#### [Job item]
For this exercise, write out every entry exactly and leave the pictures out.

#### [Records for processing]
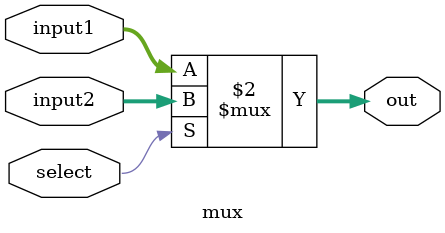
<source format=v>
module mux #(parameter BIT_LEN = 16)
(
    input  [BIT_LEN-1:0] input1,
    input  [BIT_LEN-1:0] input2,
    input                select,
    output [BIT_LEN-1:0] out
);
    assign out = (select == 0) ? input1 : input2;
endmodule
</source>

#### [Solution]
<source format=v>
module mux #(parameter BIT_LEN = 16)
(
    input  [BIT_LEN-1:0] input1,
    input  [BIT_LEN-1:0] input2,
    input                select,
    output [BIT_LEN-1:0] out
);
    assign out = (select == 0) ? input1 : input2;
endmodule
</source>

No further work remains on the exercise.